Neural Networks in Railways..!!
Neural Networks find extensive applications in areas where traditional computers don’t fare too well. For the longest time possible, the word “intelligence” was just associated with the human brain. Scientists found a way of training computers by following the methodology our brain uses. Thus came Artificial Intelligence, which can essentially be defined as intelligence originating from machines.
To put it even more simply, Machine Learning is simply providing machines with the ability to think, learn and adapt. The applications of Neural Networks across various domains from Social Media and Online Shopping, to Personal Finance, and finally, to the smart assistant on your phone has caused a great impact.
Neural networks are a series of algorithms that mimic the operations of a human brain to recognize relationships between vast amounts of data. They are used in a variety of applications in financial services, from forecasting and marketing research to fraud detection and risk assessment.
In the past 10 years, the best-performing artificial-intelligence systems — such as the speech recognizers on smartphones or Google’s latest automatic translator — have resulted from a technique called “deep learning.”
Deep learning is in fact a new name for an approach to artificial intelligence called neural networks, which have been going in and out of fashion for more than 70 years.
Applications of Neural Network
1) Speech Recognition
2) Character Recognition
3) Signature Verification Application
4)Human Face Recognition and many more..
One of the great Use-case of Neural Network is in Railway Management..!!
Let’s have a look how Railways are using Neural Networks..!!
For decades, the Indian Railways has been a significant and sole way for commutation in the country. Being the third-largest railway network in the world by size, it accommodates and offers its services to people from all walks of life.
Traditionally, the data was being collected manually, and given how large the system is, there were bound to be a few lapses. Indian Railways was looking for a solution that could improve their services offered to the customers and their experience while commuting. So to Solve this Artificial Intelligence is used which uses Neural network which comes under umbrealla of AI.
1) Neural Networks in evaluation of railway track quality condition
Due to the significant costs and time consumed for track visual inspections, most railway industries rely only on geometry data obtained from automated inspections for the assessments of railway track quality conditions. This is the main limitation of the current practices, which may lead to inappropriate determinations of maintenance and repair schedules.
The aim is to provide the possibility of having a rational understanding of the structural defects of track (the causes of track irregularities) without conducting visual inspections. Neural network technique is implemented for this purpose. A vast amount of field data obtained from comprehensive visual and automated inspections of different railways are utilized to develop the neural network models. The results obtained in this research reveals that the neural network technique has a very good capability in establishing correlations between track geometrical defects and track structural problems. The application of the developed models in a number of railway tracks indicates that the proposed methodology is an Effective approach in the prediction of track structural defects.

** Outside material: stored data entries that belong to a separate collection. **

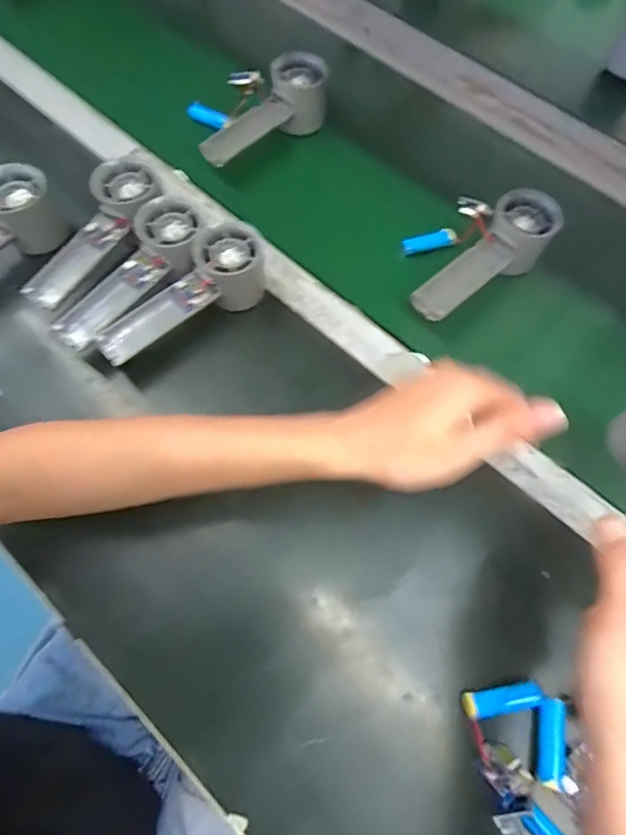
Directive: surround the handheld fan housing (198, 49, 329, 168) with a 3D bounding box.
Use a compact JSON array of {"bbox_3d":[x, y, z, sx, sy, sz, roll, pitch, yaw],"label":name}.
[{"bbox_3d":[-0.056,-0.320,0.499,0.160,0.065,0.056,-37,74,-16],"label":"handheld fan housing"}]

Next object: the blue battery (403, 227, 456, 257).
[{"bbox_3d":[0.116,-0.176,0.467,0.056,0.014,0.016,-12,69,-7],"label":"blue battery"}]

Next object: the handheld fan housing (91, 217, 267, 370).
[{"bbox_3d":[-0.113,-0.106,0.405,0.160,0.058,0.056,-32,73,-15],"label":"handheld fan housing"}]

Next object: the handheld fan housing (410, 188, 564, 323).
[{"bbox_3d":[0.154,-0.144,0.430,0.153,0.053,0.060,-40,75,-17],"label":"handheld fan housing"}]

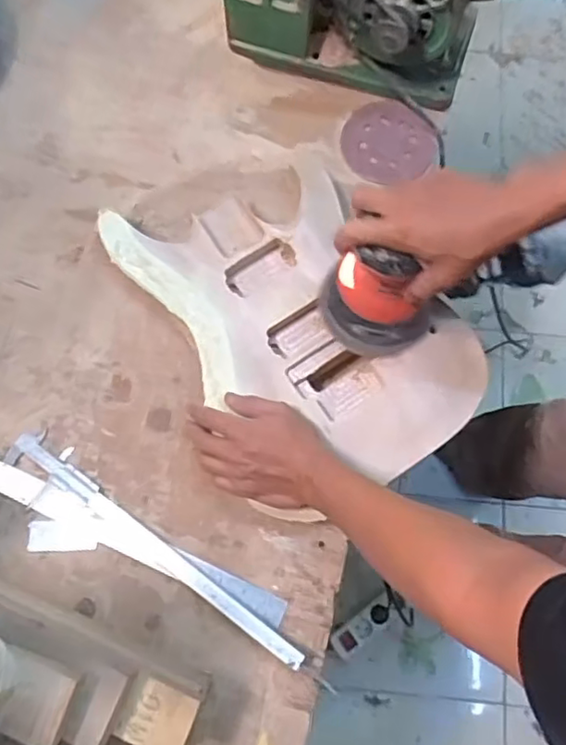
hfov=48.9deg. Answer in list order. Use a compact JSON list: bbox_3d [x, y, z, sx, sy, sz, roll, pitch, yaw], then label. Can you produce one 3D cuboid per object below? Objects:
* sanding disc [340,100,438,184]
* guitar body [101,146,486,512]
[{"bbox_3d":[0.134,-0.303,0.811,0.114,0.007,0.111,0,75,0],"label":"sanding disc"},{"bbox_3d":[0.017,-0.069,0.702,0.282,0.036,0.410,-30,76,-7],"label":"guitar body"}]

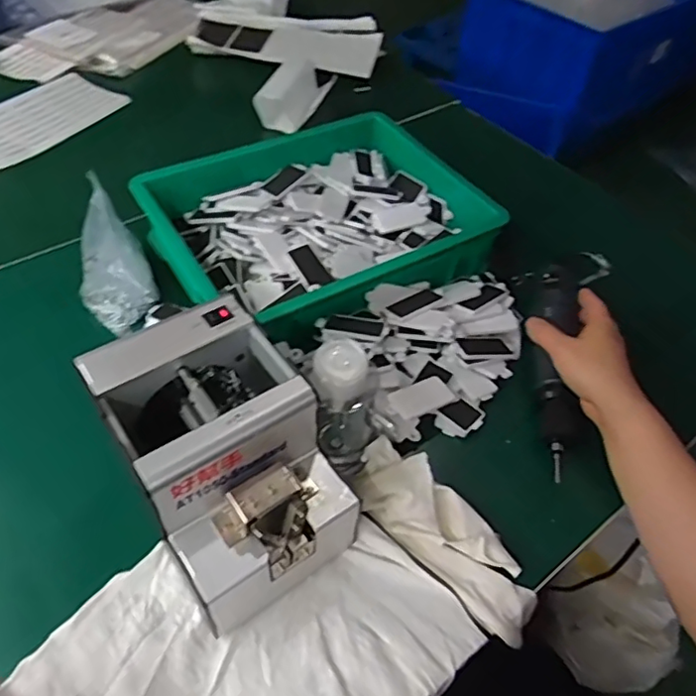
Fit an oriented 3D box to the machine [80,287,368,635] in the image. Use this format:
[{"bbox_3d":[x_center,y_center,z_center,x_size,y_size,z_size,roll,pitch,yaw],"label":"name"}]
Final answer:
[{"bbox_3d":[-0.090,0.087,0.449,0.125,0.148,0.180,-28,57,-25],"label":"machine"}]

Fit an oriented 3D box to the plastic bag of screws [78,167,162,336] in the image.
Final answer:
[{"bbox_3d":[-0.251,-0.098,0.624,0.076,0.103,0.131,-20,54,-20],"label":"plastic bag of screws"}]

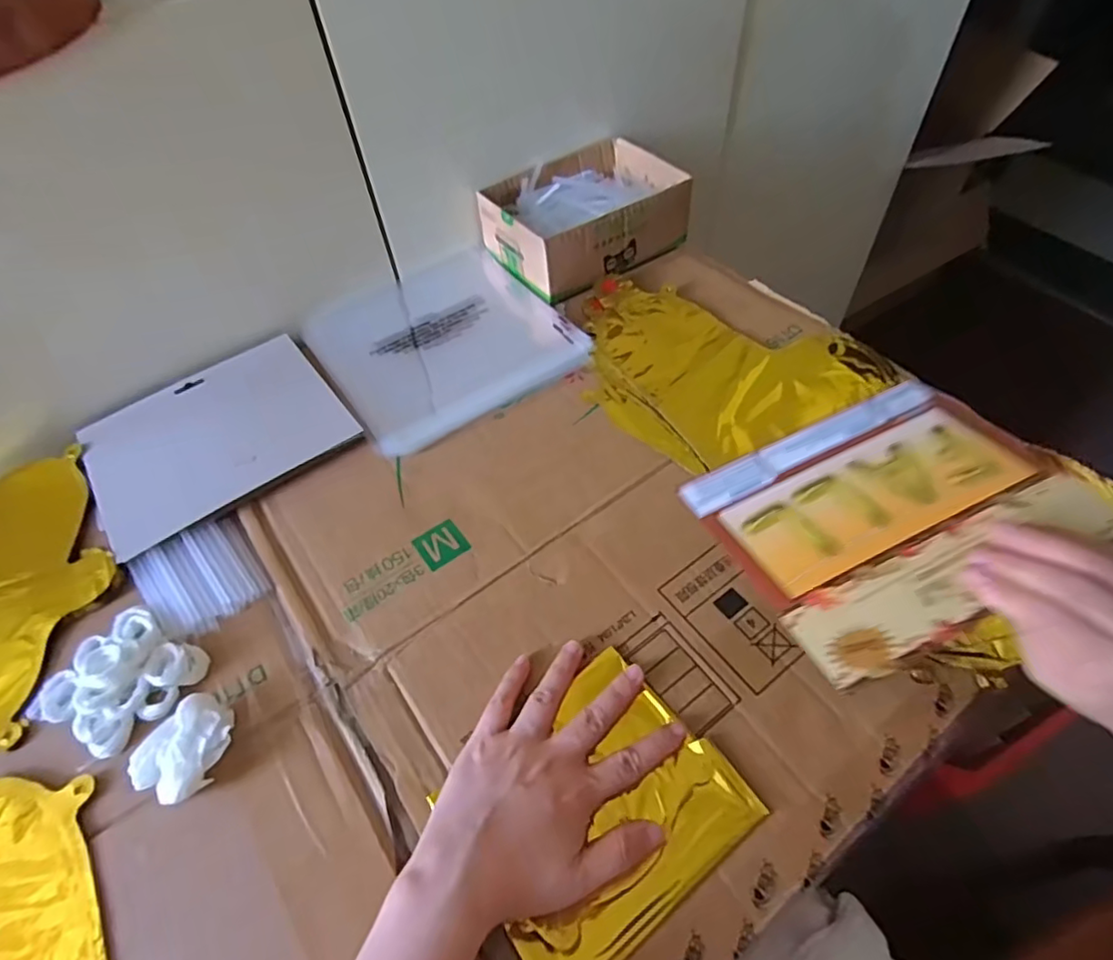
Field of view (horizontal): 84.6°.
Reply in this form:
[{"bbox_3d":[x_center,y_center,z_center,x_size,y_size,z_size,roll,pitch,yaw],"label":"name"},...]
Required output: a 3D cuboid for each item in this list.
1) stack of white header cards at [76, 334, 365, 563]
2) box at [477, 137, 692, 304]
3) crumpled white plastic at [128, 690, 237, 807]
[{"bbox_3d":[-0.279,-0.037,0.504,0.192,0.015,0.155,-33,58,-20],"label":"stack of white header cards"},{"bbox_3d":[0.030,-0.274,0.633,0.187,0.065,0.136,-31,57,-19],"label":"box"},{"bbox_3d":[-0.213,0.155,0.352,0.043,0.024,0.052,31,61,24],"label":"crumpled white plastic"}]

2) Railway passenger train delay prediction via neural network model
One of the great challenges of using neural network is how to design a superior network for a specific task. To find an appropriate architecture, three different strategies called quick method, dynamic method, and multiple method are investigated. This system uses Neural Network for doing prediction of delay of Railway Passenger Train. By using various NN Algorithms
3) Time-delay neural networks in damage detection of railway bridges
The recent developments in multilayer perceptron using the backpropagation algorithm, has opened up new possibilities in structural identification. Limitation of traditional neural networks (TNN) in dealing with patterns that may vary in time domain has given birth to time-delay neural networks (TDNN). The TNN and the TDNN of Neural Network have been implemented in detecting the damage in bridge structure using vibration signature analysis. A comparative study has been carried out for the various cases of complete as well as incomplete measurement data. It has been observed that TDNNs have performed better than TNNs in this application.
CONCLUSION
There are a lot of Organizations and Government which are improving the Railway management system for providing more benefits to the citizens So By using Such Technologies like Neural Networks, AI. These real world use cases can be solved..!! And in the Future there will be great Railway Management System.
So Through this Small Blog I hope you get some points that how Neural Network is working to solve such demanding challenges of Our Society..!!